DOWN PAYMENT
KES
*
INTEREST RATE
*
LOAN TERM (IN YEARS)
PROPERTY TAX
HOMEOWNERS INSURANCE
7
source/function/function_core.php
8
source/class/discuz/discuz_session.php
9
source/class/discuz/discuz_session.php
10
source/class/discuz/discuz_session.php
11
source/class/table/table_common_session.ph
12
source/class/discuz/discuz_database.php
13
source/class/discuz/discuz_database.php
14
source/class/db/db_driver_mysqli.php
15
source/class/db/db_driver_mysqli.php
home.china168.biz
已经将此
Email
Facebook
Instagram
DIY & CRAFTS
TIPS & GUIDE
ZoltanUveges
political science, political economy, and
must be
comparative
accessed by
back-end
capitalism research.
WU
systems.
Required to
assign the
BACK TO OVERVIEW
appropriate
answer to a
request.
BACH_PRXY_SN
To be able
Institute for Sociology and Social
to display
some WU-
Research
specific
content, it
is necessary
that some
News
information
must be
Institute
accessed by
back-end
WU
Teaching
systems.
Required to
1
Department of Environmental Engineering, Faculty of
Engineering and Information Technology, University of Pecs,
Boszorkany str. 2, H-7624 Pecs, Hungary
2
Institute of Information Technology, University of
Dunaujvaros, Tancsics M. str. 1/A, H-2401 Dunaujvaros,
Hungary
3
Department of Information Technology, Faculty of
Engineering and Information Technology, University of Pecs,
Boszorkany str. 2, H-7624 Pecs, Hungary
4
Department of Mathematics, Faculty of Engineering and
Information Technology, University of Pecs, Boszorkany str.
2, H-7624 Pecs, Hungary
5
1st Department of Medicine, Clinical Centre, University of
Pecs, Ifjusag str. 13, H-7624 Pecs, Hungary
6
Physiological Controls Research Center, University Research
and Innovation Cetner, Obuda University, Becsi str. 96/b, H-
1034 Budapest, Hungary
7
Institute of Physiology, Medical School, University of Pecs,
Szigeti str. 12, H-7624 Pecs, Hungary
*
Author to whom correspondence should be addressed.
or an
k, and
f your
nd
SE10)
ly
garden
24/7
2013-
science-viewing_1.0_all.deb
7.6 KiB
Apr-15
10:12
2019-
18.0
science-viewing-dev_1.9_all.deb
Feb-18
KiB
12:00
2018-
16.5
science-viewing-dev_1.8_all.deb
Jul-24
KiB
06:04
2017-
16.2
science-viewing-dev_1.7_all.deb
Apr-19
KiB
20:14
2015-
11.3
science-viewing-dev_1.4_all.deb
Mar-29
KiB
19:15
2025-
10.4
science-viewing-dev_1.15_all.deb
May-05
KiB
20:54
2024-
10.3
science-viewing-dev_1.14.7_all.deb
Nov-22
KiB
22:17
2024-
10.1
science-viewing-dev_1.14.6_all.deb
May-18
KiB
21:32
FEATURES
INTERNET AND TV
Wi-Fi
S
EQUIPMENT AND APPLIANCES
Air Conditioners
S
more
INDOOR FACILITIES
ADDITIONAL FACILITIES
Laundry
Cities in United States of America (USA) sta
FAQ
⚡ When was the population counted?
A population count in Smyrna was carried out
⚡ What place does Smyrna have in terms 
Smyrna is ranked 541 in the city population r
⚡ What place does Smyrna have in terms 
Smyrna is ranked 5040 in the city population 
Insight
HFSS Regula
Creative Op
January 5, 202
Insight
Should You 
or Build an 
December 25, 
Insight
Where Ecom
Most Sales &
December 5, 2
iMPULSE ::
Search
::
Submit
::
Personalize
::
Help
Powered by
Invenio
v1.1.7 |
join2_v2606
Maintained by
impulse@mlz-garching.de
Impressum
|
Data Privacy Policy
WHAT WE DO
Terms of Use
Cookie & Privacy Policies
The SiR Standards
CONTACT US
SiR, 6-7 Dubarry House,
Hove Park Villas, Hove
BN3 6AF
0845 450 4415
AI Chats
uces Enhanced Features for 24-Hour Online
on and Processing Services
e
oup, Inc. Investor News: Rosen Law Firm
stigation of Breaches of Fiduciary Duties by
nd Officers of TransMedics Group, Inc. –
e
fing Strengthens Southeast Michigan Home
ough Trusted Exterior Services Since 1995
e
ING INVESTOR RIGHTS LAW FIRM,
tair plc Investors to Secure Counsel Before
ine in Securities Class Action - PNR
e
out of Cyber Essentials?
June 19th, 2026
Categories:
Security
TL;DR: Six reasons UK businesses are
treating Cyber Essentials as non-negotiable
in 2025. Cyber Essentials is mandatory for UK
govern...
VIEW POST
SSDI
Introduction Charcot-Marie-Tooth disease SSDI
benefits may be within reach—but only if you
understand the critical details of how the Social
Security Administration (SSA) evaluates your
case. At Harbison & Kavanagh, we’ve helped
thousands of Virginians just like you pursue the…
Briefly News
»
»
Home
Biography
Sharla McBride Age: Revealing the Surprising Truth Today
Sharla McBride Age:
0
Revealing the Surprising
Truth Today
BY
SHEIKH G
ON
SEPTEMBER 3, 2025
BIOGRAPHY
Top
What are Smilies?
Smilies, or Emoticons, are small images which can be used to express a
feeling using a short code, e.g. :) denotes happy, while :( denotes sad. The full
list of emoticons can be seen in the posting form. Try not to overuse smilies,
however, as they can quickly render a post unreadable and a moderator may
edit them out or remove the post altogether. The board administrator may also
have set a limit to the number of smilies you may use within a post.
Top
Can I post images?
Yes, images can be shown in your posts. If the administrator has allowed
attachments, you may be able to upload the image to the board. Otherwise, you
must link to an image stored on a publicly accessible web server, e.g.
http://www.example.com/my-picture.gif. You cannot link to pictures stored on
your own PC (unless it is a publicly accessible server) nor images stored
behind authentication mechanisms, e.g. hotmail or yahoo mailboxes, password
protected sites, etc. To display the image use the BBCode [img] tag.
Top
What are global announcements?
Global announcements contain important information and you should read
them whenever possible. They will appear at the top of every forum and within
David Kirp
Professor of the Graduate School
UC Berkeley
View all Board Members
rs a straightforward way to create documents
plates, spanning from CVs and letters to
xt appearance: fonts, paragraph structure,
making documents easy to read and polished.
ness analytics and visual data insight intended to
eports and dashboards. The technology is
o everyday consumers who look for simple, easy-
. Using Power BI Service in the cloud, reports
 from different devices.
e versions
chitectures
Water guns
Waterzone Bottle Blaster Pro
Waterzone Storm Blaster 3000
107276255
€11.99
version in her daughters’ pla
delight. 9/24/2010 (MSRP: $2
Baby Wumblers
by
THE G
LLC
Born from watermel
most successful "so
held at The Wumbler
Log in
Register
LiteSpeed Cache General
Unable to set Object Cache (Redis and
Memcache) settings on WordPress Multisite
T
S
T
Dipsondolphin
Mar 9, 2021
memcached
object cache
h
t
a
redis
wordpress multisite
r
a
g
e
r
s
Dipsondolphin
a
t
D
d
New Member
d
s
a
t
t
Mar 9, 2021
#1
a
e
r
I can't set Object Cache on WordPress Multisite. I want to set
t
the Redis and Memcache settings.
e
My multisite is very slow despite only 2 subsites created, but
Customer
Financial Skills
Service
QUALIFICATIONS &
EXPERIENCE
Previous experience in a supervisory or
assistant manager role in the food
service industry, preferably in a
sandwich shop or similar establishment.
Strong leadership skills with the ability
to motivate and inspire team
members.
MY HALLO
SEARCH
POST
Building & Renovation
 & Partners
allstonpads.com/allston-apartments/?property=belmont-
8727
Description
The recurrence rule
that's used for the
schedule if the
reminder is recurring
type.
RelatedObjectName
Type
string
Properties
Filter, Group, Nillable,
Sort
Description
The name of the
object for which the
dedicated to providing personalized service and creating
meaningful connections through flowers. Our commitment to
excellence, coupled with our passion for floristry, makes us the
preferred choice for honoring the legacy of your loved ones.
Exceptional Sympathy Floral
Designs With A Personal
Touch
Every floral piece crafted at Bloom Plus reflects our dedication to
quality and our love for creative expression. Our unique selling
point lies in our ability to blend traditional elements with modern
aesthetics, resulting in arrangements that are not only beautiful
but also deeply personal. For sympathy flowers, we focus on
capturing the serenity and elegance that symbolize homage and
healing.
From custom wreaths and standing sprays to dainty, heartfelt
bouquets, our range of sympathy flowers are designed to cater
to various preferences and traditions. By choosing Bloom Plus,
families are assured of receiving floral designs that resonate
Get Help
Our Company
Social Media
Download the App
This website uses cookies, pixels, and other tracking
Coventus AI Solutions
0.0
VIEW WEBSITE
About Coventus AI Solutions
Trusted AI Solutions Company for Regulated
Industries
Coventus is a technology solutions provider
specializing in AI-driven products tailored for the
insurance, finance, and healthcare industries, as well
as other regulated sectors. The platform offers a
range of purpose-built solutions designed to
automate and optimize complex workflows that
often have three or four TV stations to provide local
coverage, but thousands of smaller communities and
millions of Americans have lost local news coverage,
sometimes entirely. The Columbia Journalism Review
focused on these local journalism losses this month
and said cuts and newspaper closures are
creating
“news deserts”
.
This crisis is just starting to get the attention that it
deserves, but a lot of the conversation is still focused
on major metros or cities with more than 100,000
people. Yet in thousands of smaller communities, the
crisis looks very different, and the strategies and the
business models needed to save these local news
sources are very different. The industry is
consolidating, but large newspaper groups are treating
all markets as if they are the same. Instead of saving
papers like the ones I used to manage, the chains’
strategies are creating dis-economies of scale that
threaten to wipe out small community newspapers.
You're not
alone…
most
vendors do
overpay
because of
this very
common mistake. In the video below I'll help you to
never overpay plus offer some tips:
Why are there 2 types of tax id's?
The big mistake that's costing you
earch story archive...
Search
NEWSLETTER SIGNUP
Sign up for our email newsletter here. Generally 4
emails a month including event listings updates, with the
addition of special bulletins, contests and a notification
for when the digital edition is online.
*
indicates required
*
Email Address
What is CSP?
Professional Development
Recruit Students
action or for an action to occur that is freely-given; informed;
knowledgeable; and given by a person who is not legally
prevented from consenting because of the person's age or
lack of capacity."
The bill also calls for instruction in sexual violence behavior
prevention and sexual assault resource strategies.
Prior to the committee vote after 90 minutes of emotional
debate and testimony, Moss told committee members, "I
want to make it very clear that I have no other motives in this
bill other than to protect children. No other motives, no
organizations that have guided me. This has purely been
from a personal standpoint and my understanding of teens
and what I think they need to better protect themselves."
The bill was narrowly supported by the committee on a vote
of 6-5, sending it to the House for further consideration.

__Task details__
How many lines in the records above contain the string "Pecs"? State the number and nothing more.

__Exercise answer__
9